All these new advances were used in the Barcelona coupled model and a computational analysis was carried out considering the following hardware configurations for a specific simulation of 3 hours, with storm duration of 1 hour:
Workstation with 64-bit operating system (Windows 7) and 2 Gb of RAM memory.
Virtual server in a blade system with 64-bit operating system (Windows 7), 2 Gb of RAM memory, and 4 CPU Intelxeon in order to exploit the software capacity to support full multi-core processing.
Workstation with 64-bit operating system (Windows 7), 2 Gb of RAM memory, 4 CPU Intelxeon for multi-core processing, and a specific GPU card that plays an important role during the treatment of the 2D calculations.

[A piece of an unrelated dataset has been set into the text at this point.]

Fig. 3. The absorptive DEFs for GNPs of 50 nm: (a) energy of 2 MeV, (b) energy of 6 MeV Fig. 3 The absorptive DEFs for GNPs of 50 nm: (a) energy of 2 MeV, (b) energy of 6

The results of this analysis showed that run time varies from several days (6–7 days) for Configuration 1, to several hours (5–6 hours) for Configuration 2 and a few minutes (3–4 minutes) for Configuration 3.
It is clear that, since simulations can be carried out in few minutes, real-time strategies and early warning systems could be activated on the basis of the results of this coupled model continuously running.
CONCLUSIONS
A detailed 1D/2D coupled model was developed to study the hydraulic behavior of a critical area of Barcelona (Raval district). The interface between the two drainage layers was characterized through empirical expressions related to hydraulic performance of surface drainage systems. The 2D domain covers 44 km2 of the city area involving 241 km of sewers, while 2D mesh counts more than 400,000 triangular cells.

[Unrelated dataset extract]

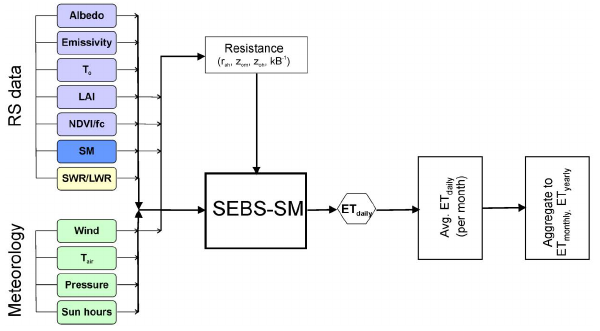
Fig. 4. Input data for SEBS-SM and flowchart for obtaining yearly ET (Adapted from Gokmen et al., 2013). In the figure, T 0 : surface temperature, T air : air temperature at reference height, LAI: leaf area index, NDVI/fc: normalized difference vegetation index/fraction of vegetation cover, SM: soil moisture, SWR/LWR: short-wave in- coming radiation/long-wave incoming radiation, r ah : aerodynamic resistance, z 0h : roughness height for heat, z 0m : roughness height for momentum, kB − 1 : dimensionless excess resistance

Calibration and validation of the model were based on a wide range of field data (rainfall and flow-depth time series, amateur videos and photos, and post-event reports provided by firemen and police) related to four heavy storm events that occurred in 2011. The results obtained show that it is possible to reproduce the effects of urban floods in the Raval district with a high level of detail.
The calibrated model can be used to assess flood hazard and risk and to estimate the economic losses produced during storm events. In this way, this could be a useful tool to design new infrastructures with clear objectives in terms of flood risk and economic loss reduction.
Moreover, speeding-up strategies focused on parallel processing and hardware advances allowed very high computational performance. Specifically, the coupled model is capable of fully exploiting GPUs and CPUs with very promising performance in terms of computational time saving with a run time of 3–4 minutes for complete simulations.
The results obtained demonstrate that it is possible to develop and calibrate 1D/2D detailed and realistic models on the basis of collected sensors and field data and use them for real-time strategies and early warning systems in complex and vulnerable urban areas like Barcelona.
ACKNOWLEDGEMENTS
Research on the CORFU (COllaborative Research on Flood resilience in Urban areas) project was funded by the European Commission through Framework Program 7, grant number 244047. Research on the PREPARED (PREPARED enabling changes) project was funded by the European Commission through Framework Program 7, grant number 244232.